Write the next part of the forum thread below about the pH of a mixture of dimethylamine and dimethylammonium chloride, picking up after its final line.

--- Begin DOCUMENT SEGMENT ---

Question
Calculate the pH of the solution that results from mixing the following reagents. Refer to table 1.
mix 0.189 L of 0.019 M (CH3)2NH(aq) with 0.327 L of 0.011 M (CH3)2NH2Cl(aq)
I tried using the Henderson-Hasselbach equation by finding the pKa but it didn't work....I am still unsure of how to go about setting up the Kb (or Ka) expression in problems like this. Kb is 5.4E-4 and pKb is 3.27
Thanks
mix 0.189 L of 0.019 M (CH3)2NH(aq) with 0.327 L of 0.011 M (CH3)2NH2Cl(aq)

--- End DOCUMENT SEGMENT ---
--- Begin DATA ---

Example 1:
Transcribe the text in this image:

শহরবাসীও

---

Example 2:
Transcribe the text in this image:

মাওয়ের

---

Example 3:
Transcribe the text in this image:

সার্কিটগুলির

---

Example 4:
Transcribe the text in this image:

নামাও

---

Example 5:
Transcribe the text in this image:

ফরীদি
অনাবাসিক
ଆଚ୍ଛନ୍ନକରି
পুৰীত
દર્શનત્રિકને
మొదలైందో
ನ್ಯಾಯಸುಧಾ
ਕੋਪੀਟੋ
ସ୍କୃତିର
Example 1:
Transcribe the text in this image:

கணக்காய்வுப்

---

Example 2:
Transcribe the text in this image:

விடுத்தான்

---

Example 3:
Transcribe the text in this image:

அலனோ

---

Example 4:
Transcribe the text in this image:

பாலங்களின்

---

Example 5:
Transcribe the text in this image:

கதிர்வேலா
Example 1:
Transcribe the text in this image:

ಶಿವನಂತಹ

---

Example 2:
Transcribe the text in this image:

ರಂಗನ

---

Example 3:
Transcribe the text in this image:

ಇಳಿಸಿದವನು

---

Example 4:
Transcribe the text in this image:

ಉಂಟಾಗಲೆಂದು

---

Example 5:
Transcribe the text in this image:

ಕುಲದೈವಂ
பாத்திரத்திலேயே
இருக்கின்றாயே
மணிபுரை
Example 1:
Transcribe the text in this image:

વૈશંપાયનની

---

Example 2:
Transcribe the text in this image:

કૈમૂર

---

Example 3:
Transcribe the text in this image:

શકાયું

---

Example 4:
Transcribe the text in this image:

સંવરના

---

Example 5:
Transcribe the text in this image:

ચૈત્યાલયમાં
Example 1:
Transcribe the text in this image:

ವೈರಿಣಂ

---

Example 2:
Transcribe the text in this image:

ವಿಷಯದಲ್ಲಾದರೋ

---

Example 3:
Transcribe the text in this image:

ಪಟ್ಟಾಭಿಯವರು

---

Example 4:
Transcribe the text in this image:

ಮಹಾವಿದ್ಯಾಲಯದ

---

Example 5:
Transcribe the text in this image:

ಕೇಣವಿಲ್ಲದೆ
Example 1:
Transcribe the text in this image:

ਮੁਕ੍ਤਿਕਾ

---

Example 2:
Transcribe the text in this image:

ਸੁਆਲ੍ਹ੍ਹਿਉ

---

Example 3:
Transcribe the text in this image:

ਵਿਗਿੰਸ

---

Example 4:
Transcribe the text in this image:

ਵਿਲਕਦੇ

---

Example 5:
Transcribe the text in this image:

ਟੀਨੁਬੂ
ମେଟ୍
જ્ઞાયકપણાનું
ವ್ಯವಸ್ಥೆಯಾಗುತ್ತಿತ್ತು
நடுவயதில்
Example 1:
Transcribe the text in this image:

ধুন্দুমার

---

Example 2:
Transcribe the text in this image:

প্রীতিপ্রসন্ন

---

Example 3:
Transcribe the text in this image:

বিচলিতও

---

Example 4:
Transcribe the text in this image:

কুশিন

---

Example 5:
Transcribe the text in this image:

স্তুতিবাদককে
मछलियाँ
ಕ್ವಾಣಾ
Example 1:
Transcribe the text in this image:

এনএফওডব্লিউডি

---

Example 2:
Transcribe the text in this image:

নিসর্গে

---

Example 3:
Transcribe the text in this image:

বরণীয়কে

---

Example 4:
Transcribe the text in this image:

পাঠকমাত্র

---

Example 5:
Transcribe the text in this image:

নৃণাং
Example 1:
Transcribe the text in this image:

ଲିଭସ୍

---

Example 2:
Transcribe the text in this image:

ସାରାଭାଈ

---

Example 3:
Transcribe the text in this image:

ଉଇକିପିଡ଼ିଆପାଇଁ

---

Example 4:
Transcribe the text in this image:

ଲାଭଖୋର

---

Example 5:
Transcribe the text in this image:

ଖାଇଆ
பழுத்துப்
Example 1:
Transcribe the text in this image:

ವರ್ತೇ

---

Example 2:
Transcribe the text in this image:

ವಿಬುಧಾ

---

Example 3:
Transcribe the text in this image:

--- End DATA ---

### RESULT OF THE EXERCISE
I tried using the Henderson-Hasselbach equation by finding the pKa but it didn't work....I am still unsure of how to go about setting up the Kb (or Ka) expression in problems like this. Kb is 5.4E-4 and pKb is 3.27
Thanks
Answers
HH works very well with this. Dimethyl amine is the base and dimethyl amine hydrochloride is the acid. Calculate the moles of each from M x L and plug in. Use Ka ONLY if you use the HH equation. This is EXACTLY like the HBrO and NaBrO I worked earlier (if you want to use the Kb expression BUT these are bases and salts and not acids and salts). I repeat, however, if you use the H-H equation, use Ka. That is Kw/Kb.
I'm confused how I would use the Ka equation in the HH equation??? I thought HH was just pH=pka + log([base]/[acid]) ...
It is.
moles base = L x M = 0.189 x 0.019 = ??
moles acid = L x M = 0.327 x 0.011 = ??
Ka = Kw/Kb and you know Kb and Kw. You can convert to pKa.
I see you know pKb so 14-pKb = pKa which is the easy way if you know pKb is correct.
moles base = L x M = 0.189 x 0.019 = ??
moles acid = L x M = 0.327 x 0.011 = ??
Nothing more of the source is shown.